WHAT NEEDS TO BE DONE >>
Give back every record word for word, keeping the pictures out.

─── SUPPLIED INFORMATION

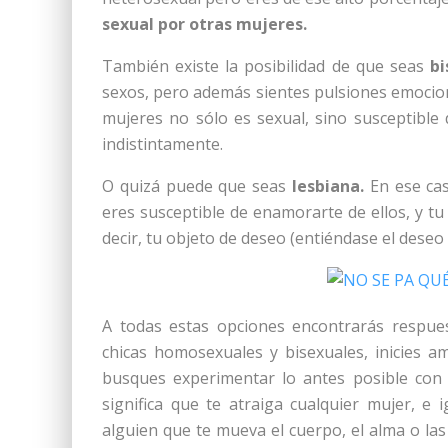
sexual por otras mujeres.
También existe la posibilidad de que seas
bi
sexos, pero además sientes pulsiones emociona
mujeres no sólo es sexual, sino susceptible
indistintamente.
O quizá puede que seas
lesbiana.
En ese cas
eres susceptible de enamorarte de ellos, y tu
decir, tu objeto de deseo (entiéndase el deseo
A todas estas opciones encontrarás respue
chicas homosexuales y bisexuales, inicies am
busques experimentar lo antes posible con
significa que te atraiga cualquier mujer, 
alguien que te mueva el cuerpo, el alma o las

──────

EXPECTED OUTPUT >>
sexual por otras mujeres.
También existe la posibilidad de que seas
bi
sexos, pero además sientes pulsiones emociona
mujeres no sólo es sexual, sino susceptible
indistintamente.
O quizá puede que seas
lesbiana.
En ese cas
eres susceptible de enamorarte de ellos, y tu
decir, tu objeto de deseo (entiéndase el deseo
A todas estas opciones encontrarás respue
chicas homosexuales y bisexuales, inicies am
busques experimentar lo antes posible con
significa que te atraiga cualquier mujer, 
alguien que te mueva el cuerpo, el alma o las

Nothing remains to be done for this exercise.